For instance, if ethny doesn't matter then you can go anywhere for citizens. This means that you don't have to take family formation seriously, nor the education and training of the young.
It means too that the borders of the nation are fluid and unstable. You can be British one decade, a member of the European Union in another, and a member of a pan-European/Arabian state in another.
Remember too that the reasons why it's considered illegitimate to argue for ethnicity are the same reasons why it's considered illegitimate to argue for stable family life, for masculinity and femininity, for traditional moral codes and so on.
Finally, I think your analysis ignores the current reality for the Liberals. The Liberals won elections under Howard by capturing the conservative working-class vote. If the conservative working-class is given a choice between a globalist Labor Party and a globalist Liberal Party then rationally it will choose to vote Labor.
So the Liberals will have to wait for voter fatigue or for Labor Party extremism (i.e. Keatingism) to have a chance to win office. Rudd seems much too clever to aggravate the working-class to the extent Keating did.
A reader at AJFA (Marko) posted an interesting extract from the SMH about how the Asian vote effectively booted Howard out of his own seat: Phillip Coorey, 'How Labor's Machine Wom Asian Votes for McKew,' Sydney Morning Herald 13 December 2007 (page 2):
ReplyDelete"Labor headquarters sent into action a 'crack team' of 'Chinese- and Korean-speaking twentysomethings' to liaise with the Asian communities. Saville told the Herald the operatives were groomed through the Young Labor movement and worked the party's Electrac data system incessantly to target Asian voters with emails and visits."
"They later integrated themselves into the largely Asian Maxine Support Group, or MSG."
"McKew's campaign office secured a phone number that ended in 888 because many Chinese believe 8 to be a lucky number."
"Thousands of how-to-vote guides in Chinese and Korean were printed and delivered, as were testimonials from prominent members of the Asian community."
"Rudd's daughter, Jessica, and her new Hong-Kong-born husband, Albert Tse, were used frequently."

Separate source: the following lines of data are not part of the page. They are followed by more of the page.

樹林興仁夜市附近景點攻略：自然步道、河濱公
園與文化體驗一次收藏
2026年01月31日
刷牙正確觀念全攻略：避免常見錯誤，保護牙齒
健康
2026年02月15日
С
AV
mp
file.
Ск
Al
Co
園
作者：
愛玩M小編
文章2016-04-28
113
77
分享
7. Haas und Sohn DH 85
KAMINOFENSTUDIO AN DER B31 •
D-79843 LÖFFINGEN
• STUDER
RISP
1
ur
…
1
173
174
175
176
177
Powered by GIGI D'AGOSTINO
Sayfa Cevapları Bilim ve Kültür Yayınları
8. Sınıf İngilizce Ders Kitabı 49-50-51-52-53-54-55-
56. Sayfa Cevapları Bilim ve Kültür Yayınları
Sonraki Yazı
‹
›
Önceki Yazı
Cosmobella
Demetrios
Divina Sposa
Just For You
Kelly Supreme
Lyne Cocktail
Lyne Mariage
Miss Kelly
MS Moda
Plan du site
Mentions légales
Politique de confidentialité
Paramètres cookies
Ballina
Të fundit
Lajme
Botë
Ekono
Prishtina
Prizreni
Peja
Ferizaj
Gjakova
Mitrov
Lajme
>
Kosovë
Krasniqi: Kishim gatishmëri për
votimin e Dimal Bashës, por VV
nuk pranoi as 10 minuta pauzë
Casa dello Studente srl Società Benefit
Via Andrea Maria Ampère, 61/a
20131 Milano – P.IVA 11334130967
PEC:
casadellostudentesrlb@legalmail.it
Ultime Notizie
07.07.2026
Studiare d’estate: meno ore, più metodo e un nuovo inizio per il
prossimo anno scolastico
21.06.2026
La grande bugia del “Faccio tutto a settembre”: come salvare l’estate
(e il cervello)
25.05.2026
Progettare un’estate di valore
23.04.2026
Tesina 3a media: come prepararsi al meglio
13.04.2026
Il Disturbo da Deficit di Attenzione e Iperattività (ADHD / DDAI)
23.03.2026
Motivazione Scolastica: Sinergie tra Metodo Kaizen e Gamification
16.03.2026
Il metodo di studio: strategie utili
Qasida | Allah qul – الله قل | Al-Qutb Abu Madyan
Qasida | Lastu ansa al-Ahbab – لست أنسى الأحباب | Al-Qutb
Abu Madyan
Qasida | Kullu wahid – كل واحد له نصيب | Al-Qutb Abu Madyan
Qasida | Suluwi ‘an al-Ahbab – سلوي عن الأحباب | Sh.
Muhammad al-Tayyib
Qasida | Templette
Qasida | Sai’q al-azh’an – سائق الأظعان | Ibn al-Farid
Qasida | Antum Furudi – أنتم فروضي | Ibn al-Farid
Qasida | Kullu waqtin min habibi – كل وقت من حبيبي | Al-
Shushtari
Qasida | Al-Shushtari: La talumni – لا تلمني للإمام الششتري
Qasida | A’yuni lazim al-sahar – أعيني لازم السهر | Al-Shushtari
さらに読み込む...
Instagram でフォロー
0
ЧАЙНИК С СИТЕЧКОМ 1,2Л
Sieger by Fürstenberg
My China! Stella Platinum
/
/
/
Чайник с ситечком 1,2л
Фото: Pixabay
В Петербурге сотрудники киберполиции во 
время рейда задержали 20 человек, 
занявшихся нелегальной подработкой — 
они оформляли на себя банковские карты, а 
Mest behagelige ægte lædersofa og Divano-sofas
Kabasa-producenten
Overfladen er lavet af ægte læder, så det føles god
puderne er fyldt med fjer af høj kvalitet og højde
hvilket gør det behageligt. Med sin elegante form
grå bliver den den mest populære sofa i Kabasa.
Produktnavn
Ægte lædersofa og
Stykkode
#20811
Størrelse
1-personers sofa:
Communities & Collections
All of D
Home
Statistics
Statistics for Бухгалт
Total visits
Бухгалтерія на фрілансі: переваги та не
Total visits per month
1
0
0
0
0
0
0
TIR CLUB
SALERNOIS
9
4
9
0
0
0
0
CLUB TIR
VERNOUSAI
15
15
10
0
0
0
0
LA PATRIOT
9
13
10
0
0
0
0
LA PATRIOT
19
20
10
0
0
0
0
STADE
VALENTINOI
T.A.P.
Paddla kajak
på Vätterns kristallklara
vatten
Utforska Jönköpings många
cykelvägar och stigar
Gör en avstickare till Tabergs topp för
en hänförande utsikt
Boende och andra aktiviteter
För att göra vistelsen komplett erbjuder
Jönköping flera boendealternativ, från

"In the final week of the campaign they accompanied McKew at a function at the Eastwood Chinese Senior Citizens Club. Tse gave a speech in Cantonese, Jessica Rudd in Mandarin. The Chinese-language newspaper Sing Tao ran the story on its front page."
"Rudd's own affinity with China, evidenced by his command of Mandarin, was pivotal, as was Howard's earlier attitude to Pauline Hanson's One Nation and his controversial 1988 comments on Asian immigration."
"On the last day of the campaign, Sing Tao's front page carried the story of the race-hate pamphlet scandal in the seat of Lindsay. Next to it was a story mentioning Howard's 1988 comments."
"A day later, voters handed Maxine McKew her place in history."